I have a confession to make: I’m brand new to Pokémon Go and barely know what I’m doing. I can’t even speak the language!
If Pokémon Go hasn’t touched your life (yet), you have to be off-the-grid.
Being in Toronto, I waited patiently until the game was officially released here before downloading it to my iPhone. I have not made it my life’s mission to study the many hints and tips and suggestions to be found online – the best games are intuitive, aren’t they?
I do not walk down the middle of the street playing. I do not play while driving a car. I haven’t jumped onto subway tracks or walked off a pier (so far). I doubt I would ever be so absorbed by anything that a serious accident would happen – but it does happen, apparently.
But my curiosity got the better of me, and now I’m a casual player (I’ve reached Level 3, not that I have an idea of what that means or how many levels there really are).
So why did I decide to try out Pokémon Go? Here are my excuses:
- It’s popular, so you need to know something to sound like you are up to date (much like knowing what’s going on with American faux-politics or who won a baseball game).
- The app itself is free so it’s not expensive to try it and then abandon it.
- It seems you can at least play the basics without spending money. Beginner’s update: I now seem to have run out of Poké balls and do not know what to do next!
- It helps you understand why people are standing around blocking the sidewalks.
- I assume for some it is a “blast from the past” – it started around 1996 for Gameboy users – but that doesn’t affect me.
- It turns out to be fun…. so why not?
I also check in on Foursquare/Swarm a lot so perhaps I have some affinity for location-based apps.
Hopefully, these are enough excuses to justify playing. But does it justify all the attention the game is getting, and more importantly, is it enough to keep the momentum going?
Reasons for playing
My primary reason for being curious about Pokémon Go was to see if it really does provide a taste of the future in augmented reality systems.
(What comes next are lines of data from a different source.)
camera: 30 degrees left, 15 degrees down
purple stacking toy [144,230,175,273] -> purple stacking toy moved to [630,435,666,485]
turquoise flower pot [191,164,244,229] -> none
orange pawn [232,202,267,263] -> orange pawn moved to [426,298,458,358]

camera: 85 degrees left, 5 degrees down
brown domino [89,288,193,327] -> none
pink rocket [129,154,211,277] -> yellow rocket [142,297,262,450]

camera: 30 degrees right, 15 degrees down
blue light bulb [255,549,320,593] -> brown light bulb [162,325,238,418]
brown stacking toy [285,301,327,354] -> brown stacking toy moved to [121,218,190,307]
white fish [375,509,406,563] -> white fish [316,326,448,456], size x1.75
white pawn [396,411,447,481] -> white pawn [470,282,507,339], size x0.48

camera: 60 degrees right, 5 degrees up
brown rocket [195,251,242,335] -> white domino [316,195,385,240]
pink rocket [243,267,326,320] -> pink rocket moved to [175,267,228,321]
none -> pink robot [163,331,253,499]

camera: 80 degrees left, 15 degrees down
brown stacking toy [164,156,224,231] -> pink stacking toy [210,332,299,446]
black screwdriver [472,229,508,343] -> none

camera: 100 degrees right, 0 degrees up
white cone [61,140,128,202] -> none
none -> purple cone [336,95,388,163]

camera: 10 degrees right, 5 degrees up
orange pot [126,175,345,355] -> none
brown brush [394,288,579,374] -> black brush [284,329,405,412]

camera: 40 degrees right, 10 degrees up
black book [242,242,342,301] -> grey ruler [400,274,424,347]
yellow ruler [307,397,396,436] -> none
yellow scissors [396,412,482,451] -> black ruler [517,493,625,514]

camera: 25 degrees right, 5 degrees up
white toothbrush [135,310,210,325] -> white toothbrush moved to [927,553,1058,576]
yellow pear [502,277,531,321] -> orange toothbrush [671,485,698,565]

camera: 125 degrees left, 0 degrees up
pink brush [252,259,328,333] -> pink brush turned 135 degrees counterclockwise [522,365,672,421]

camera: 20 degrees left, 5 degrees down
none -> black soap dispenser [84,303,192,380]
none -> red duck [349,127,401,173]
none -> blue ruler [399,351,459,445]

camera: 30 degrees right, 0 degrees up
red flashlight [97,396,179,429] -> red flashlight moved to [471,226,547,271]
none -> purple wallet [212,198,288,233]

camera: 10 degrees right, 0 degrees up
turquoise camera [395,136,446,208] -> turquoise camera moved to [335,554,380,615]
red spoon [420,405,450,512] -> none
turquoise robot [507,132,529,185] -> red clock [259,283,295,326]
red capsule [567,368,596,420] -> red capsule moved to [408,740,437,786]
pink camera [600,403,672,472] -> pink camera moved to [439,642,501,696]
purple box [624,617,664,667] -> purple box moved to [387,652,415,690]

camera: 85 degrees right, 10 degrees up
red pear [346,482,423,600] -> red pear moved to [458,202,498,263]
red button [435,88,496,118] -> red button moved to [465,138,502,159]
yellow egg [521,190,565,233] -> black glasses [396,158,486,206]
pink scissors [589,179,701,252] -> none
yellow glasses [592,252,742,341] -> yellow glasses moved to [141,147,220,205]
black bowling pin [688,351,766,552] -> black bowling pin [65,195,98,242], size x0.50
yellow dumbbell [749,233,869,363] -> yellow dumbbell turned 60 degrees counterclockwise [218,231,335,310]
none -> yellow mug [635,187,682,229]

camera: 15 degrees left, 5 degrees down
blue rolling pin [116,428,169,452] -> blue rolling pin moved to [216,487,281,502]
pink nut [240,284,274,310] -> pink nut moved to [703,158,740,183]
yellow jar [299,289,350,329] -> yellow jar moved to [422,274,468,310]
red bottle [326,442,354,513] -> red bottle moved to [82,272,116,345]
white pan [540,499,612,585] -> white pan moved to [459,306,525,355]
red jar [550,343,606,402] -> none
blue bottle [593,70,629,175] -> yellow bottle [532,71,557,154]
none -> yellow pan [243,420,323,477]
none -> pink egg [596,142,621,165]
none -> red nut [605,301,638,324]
There will no doubt be many clones soon.
Will this type of app be the “next big thing” in the frantically changing world of IT? Is it bigger than Blockchain?
Pokémon Go can boast the following achievements:
- Broke the Apple App Store record for most launch week downloads;
- Is being used for more daily minutes than Facebook, Snapchat or Twitter;
- Has more than 20 million peak daily active users; and
- Is already the biggest US mobile game ever.
Some other reasons to become a Pokémon Go player:
- It’s a global scale application that grew from almost zero to many millions; for this reason alone, it merits being a case study for app deployment.
- It may have business value for attracting people to physical locations. I have heard something about lures that attract people to specific places, so why not stores. For example, McDonald’s will be partnering with Niantic in Japan.
- There are some elements that seem quite useful – actual physical exercise, potential to meet other people in person (is Pokémon Go good for dating?), avatars, and the mashup of real maps with characters.
My initial reactions
My initial reaction: I like it but it’s not that easy to learn and play.
Some questions that came to mind:
- Would Pokémon Go have been possible without the confluence of the new technologies including mobile phones and app stores, cloud-like computing, open data integration, big data storage and analytics, etc.?
- How can we marry Pokémon Go with IoT sensors?
- Is Pokémon Go using Google’s cloud as its infrastructure?
- Are the scaling problems really an issue with availability of infrastructure or are there bigger issues?
Those who are invested in Pokémon Go may see a bright future with the game which can be monetized through such things as lures if the frenzy continues. How about a Pokéstop in every AirBnb room?
This is what I think. What level are you at?